▶ [Work required]: Copy out the data below as written; omit any images.

▶ [Data section]:
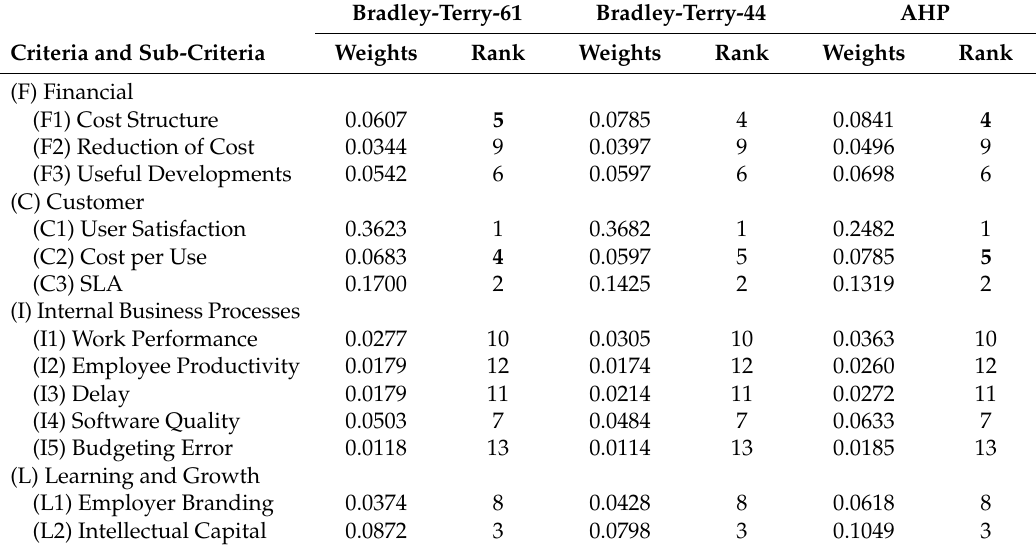
Table 13. Bradley-Terry overall weights and rank compared with AHP.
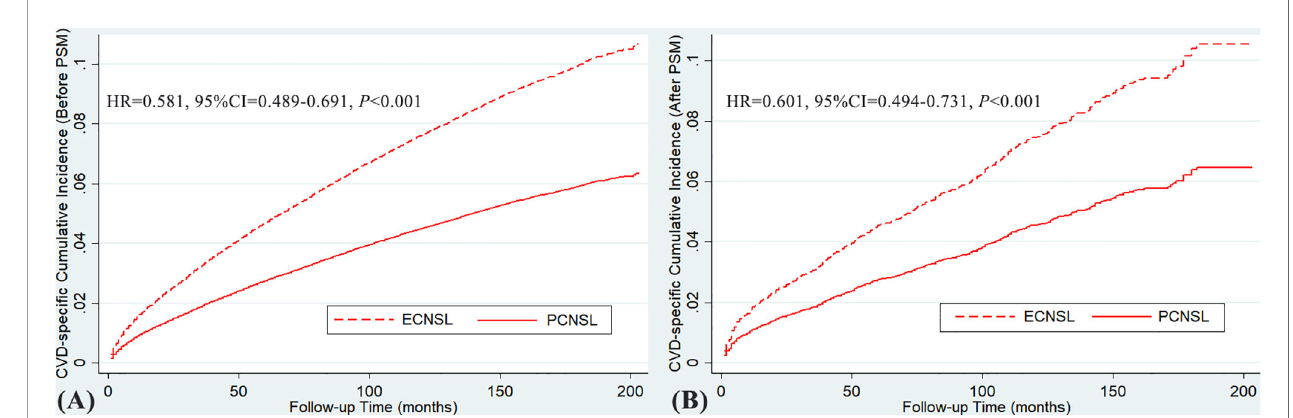
FIGURE 6 | (A) CVD-speci fi c cumulative incidence over time in PCNSL and ECNSL before PSM. (B) CVD-speci fi c cumulative incidence over time in PCNSL and ECNSL after PSM. (Before PSM: HR = 0.581, 95% CI = 0.489 – 0.691, P < 0.001; after PSM: HR = 0.601, 95% CI = 0.494 – 0.731, P <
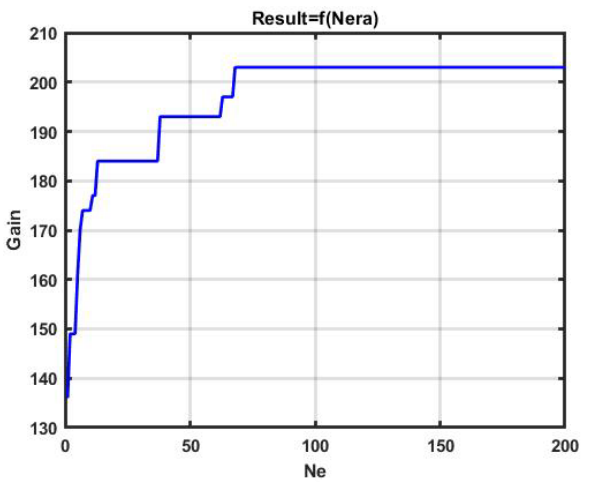
Figure 11. Effectiveness of evolutionary optimized CSF strategy, 50 epochs.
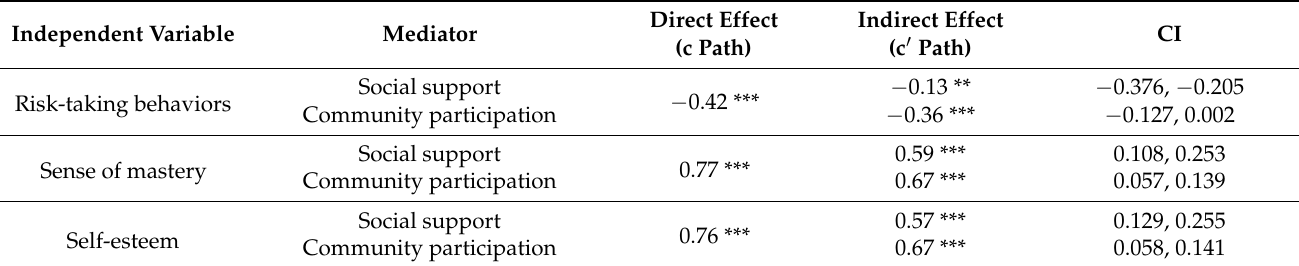
Table 3. Standardized coefficients of the direct and indirect connections of the independent variables with life satisfaction (5000 bootstraps) and the effects of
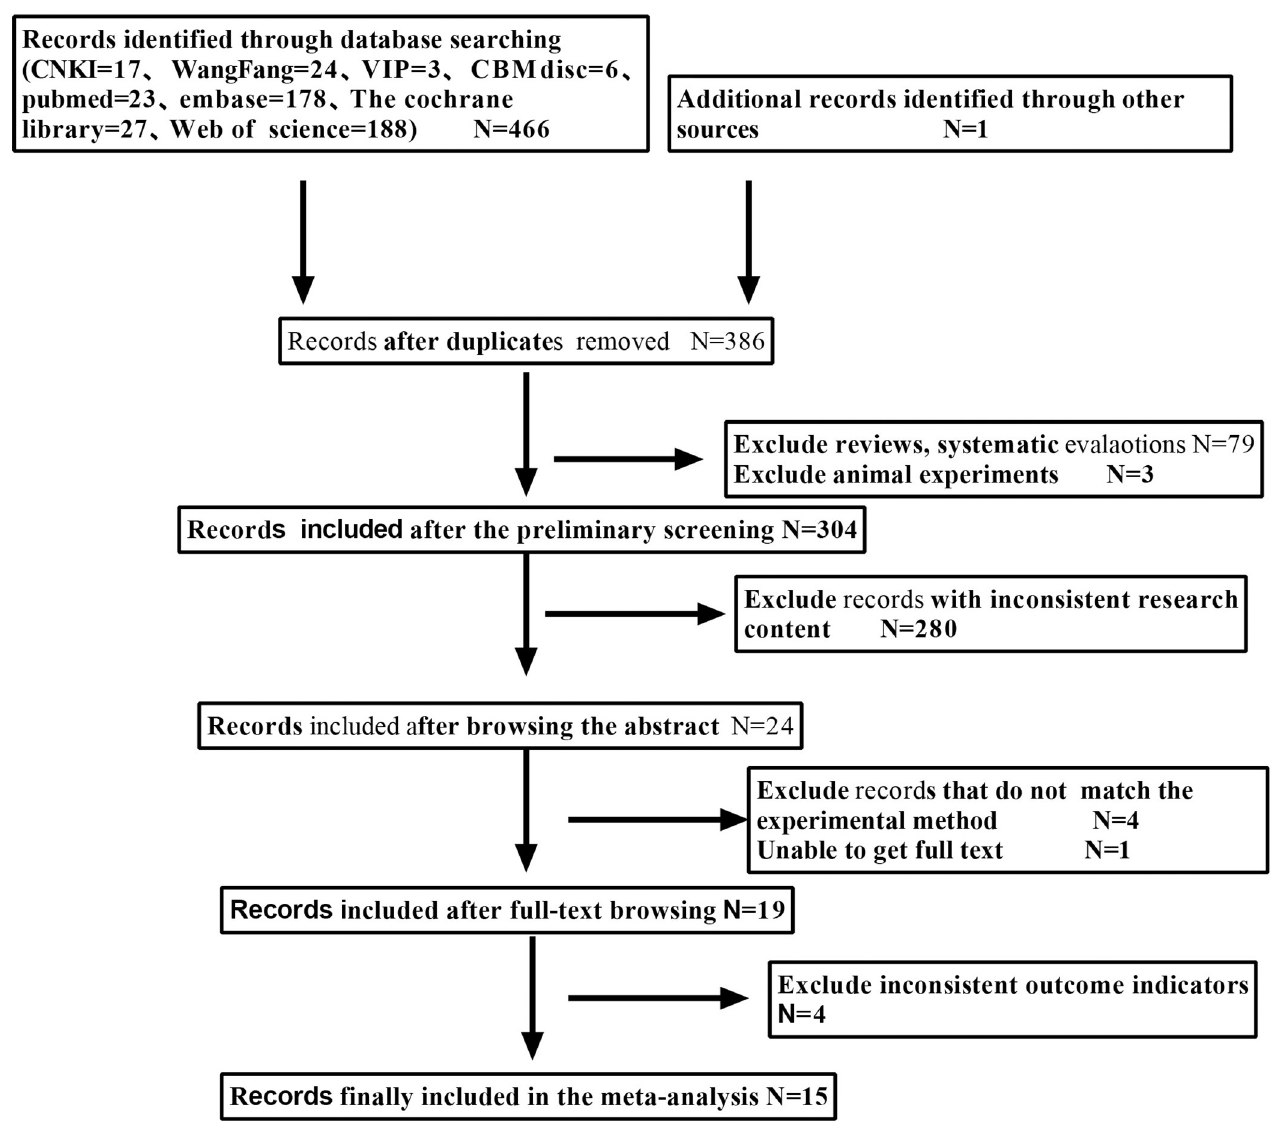
Fig 1. Document screening flow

▶ [Result below]:
Table 13. Bradley-Terry overall weights and rank compared with AHP.
FIGURE 6 | (A) CVD-speci fi c cumulative incidence over time in PCNSL and ECNSL before PSM. (B) CVD-speci fi c cumulative incidence over time in PCNSL and ECNSL after PSM. (Before PSM: HR = 0.581, 95% CI = 0.489 – 0.691, P < 0.001; after PSM: HR = 0.601, 95% CI = 0.494 – 0.731, P <
Figure 11. Effectiveness of evolutionary optimized CSF strategy, 50 epochs.
Table 3. Standardized coefficients of the direct and indirect connections of the independent variables with life satisfaction (5000 bootstraps) and the effects of
Fig 1. Document screening flow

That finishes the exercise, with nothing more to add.